Positron Emission Tomography Reference Table
CPT |
Tracer/Code |
Comment |
78608 |
FDG/A9552 |
Covered indications: Alzheimer’s disease/dementias, only when used to differentiate between Alzheimer's Disease and Fronto-temporal dementia, intractable seizures only when used as part of a pre-surgical evaluation. |
78609 |
Not Applicable |
Nationally non-covered |
Note: This table is not a comprehensive listing of covered indications. Providers should refer to the applicable NCD sections for detailed information regarding covered indications for PET scans.
Other Comments
PET scans are covered only when performed at a PET imaging center with a PET scanner that has been approved or cleared by the FDA. When a claim is submitted, the provider is certifying this and must be able to produce a copy of this approval upon request. An official approval letter need not be submitted with the claim.
Documentation Requirements
- All documentation must be maintained in the patient's medical record and made available to the contractor upon request.
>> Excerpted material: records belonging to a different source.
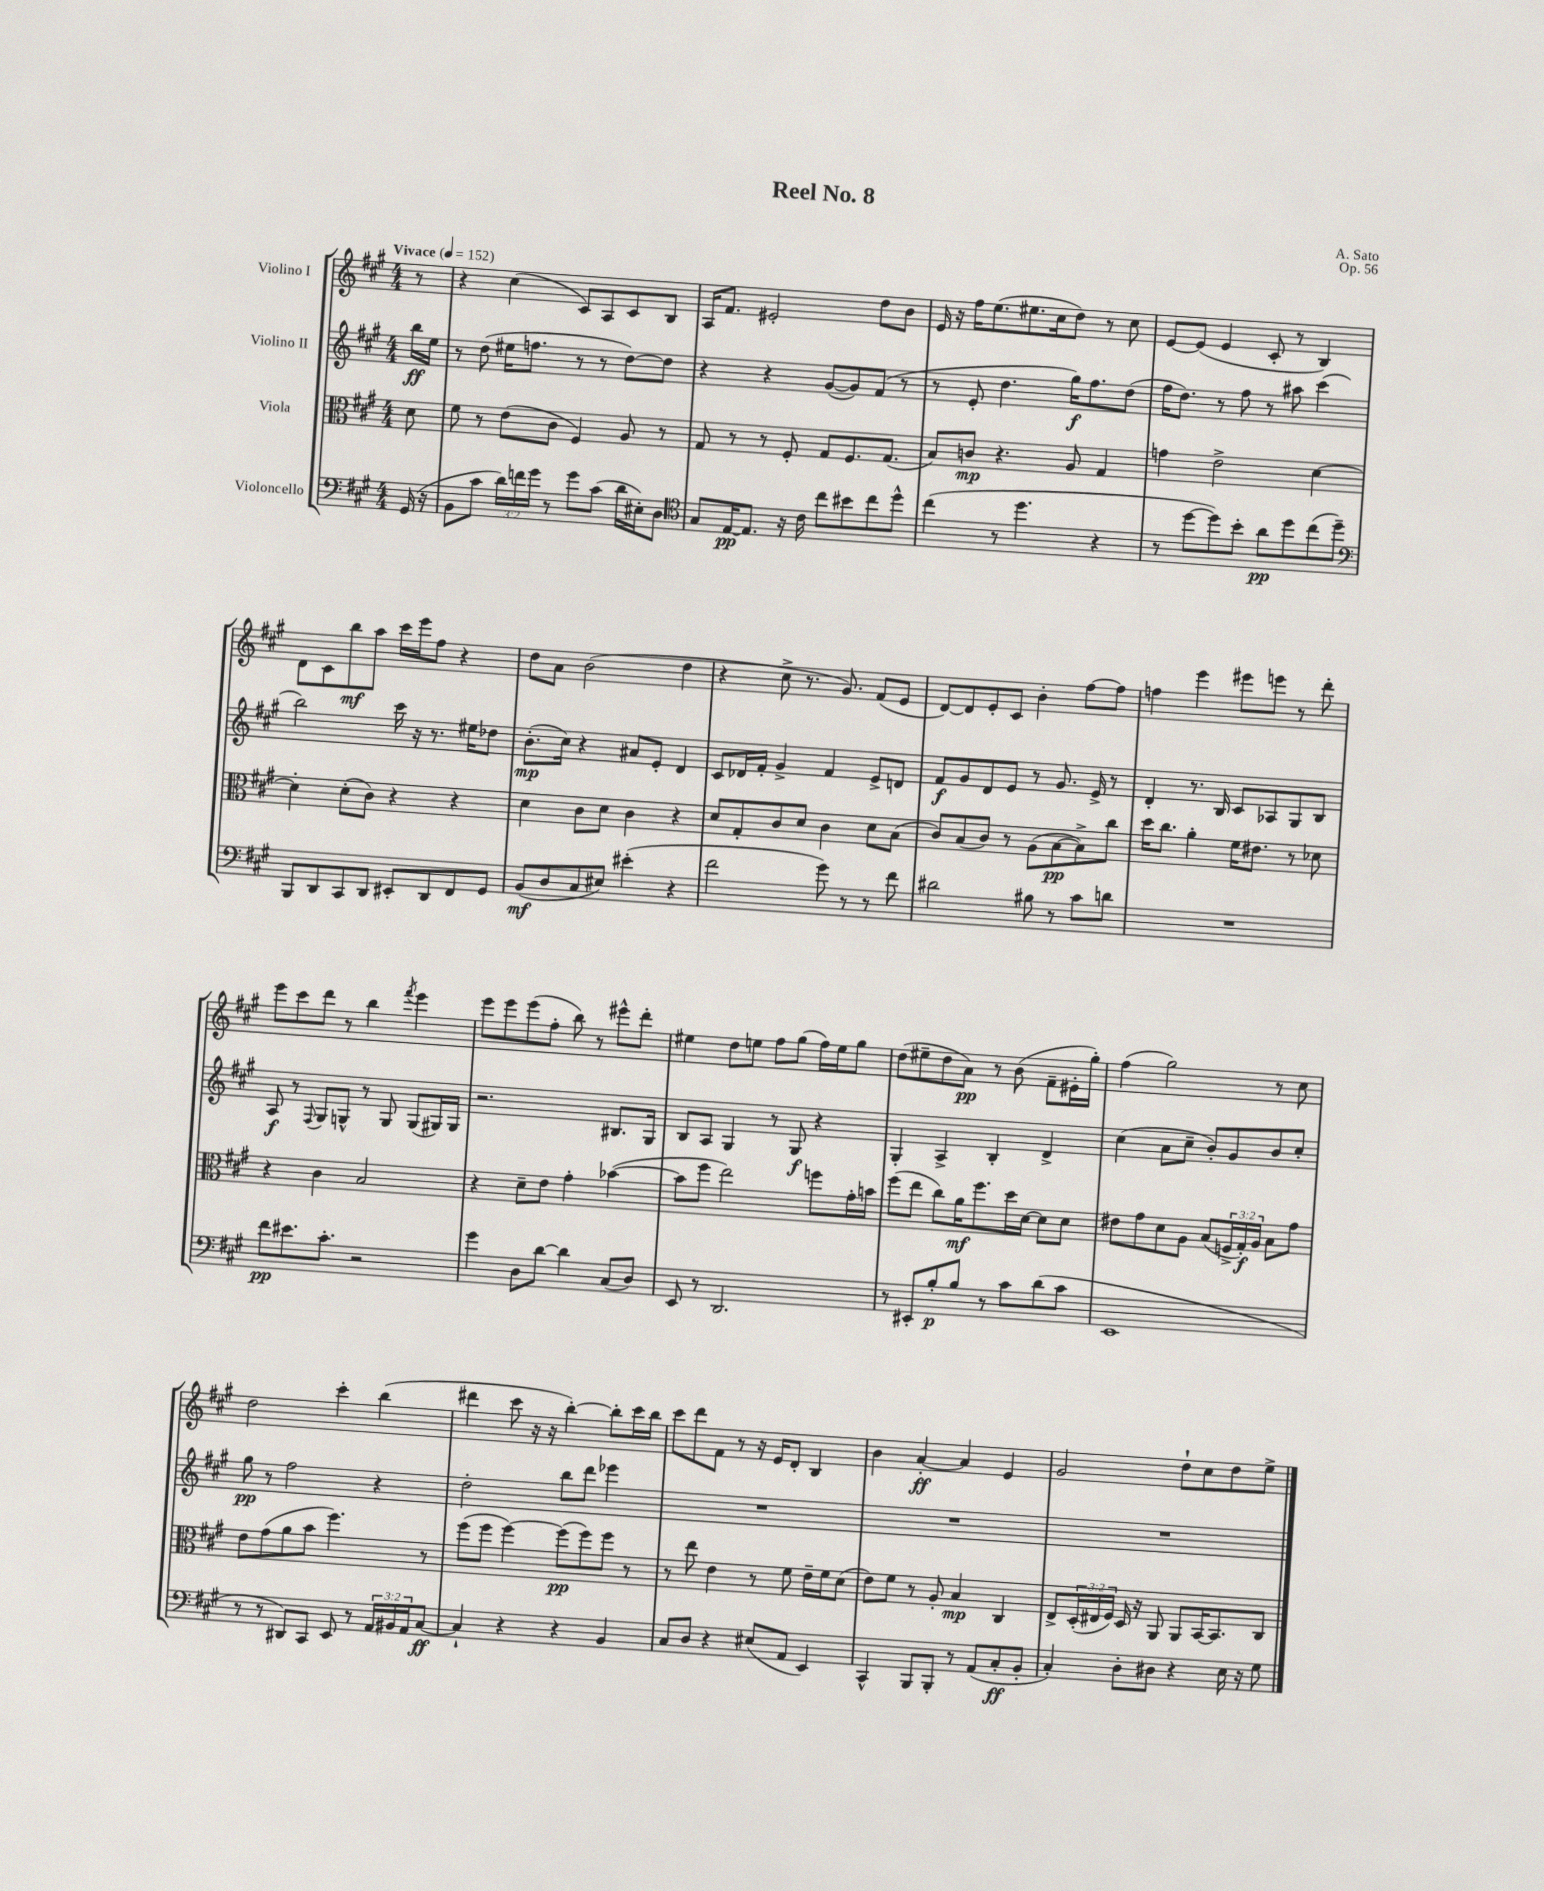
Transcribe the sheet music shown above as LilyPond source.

\header { title = "Reel No. 8" composer = "A. Sato" opus = "Op. 56" }
<<
\new StaffGroup <<
\new Staff = "s0" \with { instrumentName = "Violino I" } {
    \clef treble \key a \major \numericTimeSignature \time 4/4 \partial 8 \tempo "Vivace" 4 = 152
    r8 |
    r4 cis''4( cis'8) a8 cis'8 b8 |
    a16 fis'8. eis'2-. d''8 b'8 |
    e'16 r16 fis''16 e''8.( eis''8. cis''16 d''8) r8 cis''8 |
    e'8~ e'8( e'4 cis'8-. r8 b4) |
    d'8 cis'8 b''8\mf a''8 cis'''16 e'''16 fis''8 r4 |
    d''8 a'8 b'2( d''4 |
    r4 cis''8-> r8. gis'8.) fis'8( e'8 |
    d'8~) d'8 e'8-. cis'8 b'4-. fis''8~ fis''8 |
    f''4 e'''4 eis'''8 e'''8 r8 d'''8-. |
    e'''8 cis'''8 d'''8 r8 b''4 \acciaccatura { fis'''8 } e'''4 |
    e'''8 e'''8 e'''8( fis''8-. b''8) r8 eis'''8-^ d'''8-. |
    eis''4 d''8 e''8 fis''8 gis''8( fis''16) e''16 gis''8 |
    d''8( eis''8-- d''8 a'8\pp) r8 b'8( fis'8-- eis'16-. gis''16-.) |
    fis''4( gis''2) r8 cis''8 |
    d''2 cis'''4-. b''4( |
    dis'''4 cis'''8 r16 r16 b''4~-.) b''8-. cis'''16 b''16 |
    cis'''8 d'''8 fis'8 r8 r16 e'16 d'8-. b4 |
    b'4 a'4~-.\ff a'4 e'4 |
    gis'2 d''8-! cis''8 d''8 e''8-> \bar "|." |
}
\new Staff = "s1" \with { instrumentName = "Violino II" } {
    \clef treble \key a \major \numericTimeSignature \time 4/4 \partial 8
    b''16\ff e''16 |
    r8 d''8( eis''16 f''8. r8 r8 d''8~) d''8 |
    r4 r4 gis'8~( gis'8) fis'8( r8 |
    r8 e'8-. d''4. gis''16\f) fis''8. d''8( |
    fis''16 d''8.) r8 fis''8 r8 ais''8 cis'''4( |
    b''2) cis'''16 r16 r8. eis''16 des''8 |
    b'8.-.\mp( cis''16) r4 ais'8 e'8-. d'4 |
    cis'8 des'16 fis'16-. gis'4-> fis'4 e'8-> d'8 |
    fis'8\f gis'8 d'8 e'8 r8 gis'8. e'16-> r8 |
    d'4-. r8. b16 cis'8 aes8 gis8 b8 |
    a8\f r8 \appoggiatura { fis8 } gis8 g8-^ r8 g8 g8( gis16) gis16 |
    r2. bis8. gis16 |
    b8 a8 gis4 r8 gis8\f r4 |
    gis4-. a4-> b4-. d'4-> |
    cis''4( a'8 cis''8-- b'8-.) gis'8 b'8 cis''8-. |
    gis''8\pp r8 fis''2 r4 |
    d''2-. b''8 d'''8 ees'''4 |
    R1 |
    R1 |
    R1 \bar "|." |
}
\new Staff = "s2" \with { instrumentName = "Viola" } {
    \clef alto \key a \major \numericTimeSignature \time 4/4 \override Staff.TupletNumber.text = #tuplet-number::calc-fraction-text \partial 8
    d'8 |
    fis'8 r8 e'8( cis'8 fis4) a8 r8 |
    gis8 r8 r8 fis8-. gis8 fis8. gis8.( |
    b8) c'8\mp r4. a8 gis4 |
    g'4 e'2-> d'4~ |
    d'4-. d'8-.( cis'8) r4 r4 |
    d'4 cis'8 d'8 cis'4 r4 |
    d'8 gis8-. cis'8 d'8 cis'4 d'8 b8( |
    cis'8) b8( cis'8) r8 a8( b8~\pp b8->) cis''8 |
    d''16 cis''8. a'4-. fis'16 eis'8. r8 des'8 |
    r4 cis'4 b2 |
    r4 d'8-- e'8 gis'4-. bes'4~( |
    bes'8 fis''8 e''2) f''8 gis'16-. b'16 |
    fis''8( e''8 cis''8) a'16\mf fis''8. d''16 d'16~ d'8 d'8 |
    eis'8 gis'8 d'8 a8 b8( \tuplet 3/2 { f16-> gis16-.\f) a16 } b8 gis'8 |
    e'8 gis'8( a'8 b'8 fis''4.) r8 |
    fis''8( fis''8 fis''4~) fis''8\pp( fis''8) fis''8 r8 |
    r8 e''8 e'4 r8 fis'8 e'16-- fis'16 d'8( |
    e'8) fis'8 r8 a8-. b4\mp cis4 |
    e8-> \tuplet 3/2 { d16-.( eis16 fis16) } d16 r16 a,8 a,8 b,16~ b,8. cis8 \bar "|." |
}
\new Staff = "s3" \with { instrumentName = "Violoncello" } {
    \clef bass \key a \major \numericTimeSignature \time 4/4 \override Staff.TupletNumber.text = #tuplet-number::calc-fraction-text \partial 8
    gis,16( r16 |
    b,8 cis'8 \tuplet 3/2 { d'16) f'16 gis'16 } r8 gis'8 cis'8( d'16 eis16-.) d8 |
    \clef tenor gis8 e16~\pp e8. r16 cis'16 cis''8 bis'8 cis''8 d''8-^ |
    cis''4( r8 d''4. r4 |
    r8 d''8~ d''8) b'8-. a'8\pp d''8 cis''8( d''8--) |
    \clef bass b,,8 d,8 cis,8 d,8 eis,8-. d,8 fis,8 gis,8 |
    b,8\mf( d8 cis8 eis8) eis'4-.( r4 |
    fis'2 gis'8) r8 r8 fis'8 |
    dis'2 bis8 r8 cis'8 d'8 |
    R1 |
    fis'8\pp eis'8. cis'8.-. r2 |
    gis'4 d8 d'8~ d'4 cis8( d8) |
    e,8 r8 d,2. |
    r8 eis,8-. b8-.\p b8 r8 cis'8 d'8( cis'8 |
    e,1 |
    r8 r8 dis,8) cis,8 e,8 r8 \tuplet 3/2 { a,16 bis,16 a,16 } cis8~\ff |
    cis4-! r4 r4 b,4 |
    cis8 d8 r4 eis8( a,8 e,4) |
    cis,4-^ b,,8 b,,8-. r8 a,8( cis8-.\ff b,8-. |
    cis4-.) d8-. dis8 r4 e16 r16 gis8 \bar "|." |
}
>>
>>
\layout { \context { \Score \remove "Bar_number_engraver" } }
- Every page of the record must be legible and include appropriate patient identification information (e.g., complete name, dates of service[s]). The documentation must include the legible signature of the physician or non-physician practitioner responsible for and providing the care to the patient.
- The submitted medical record must support the use of the selected ICD-10-CM code(s). The submitted CPT/HCPCS code must describe the service performed.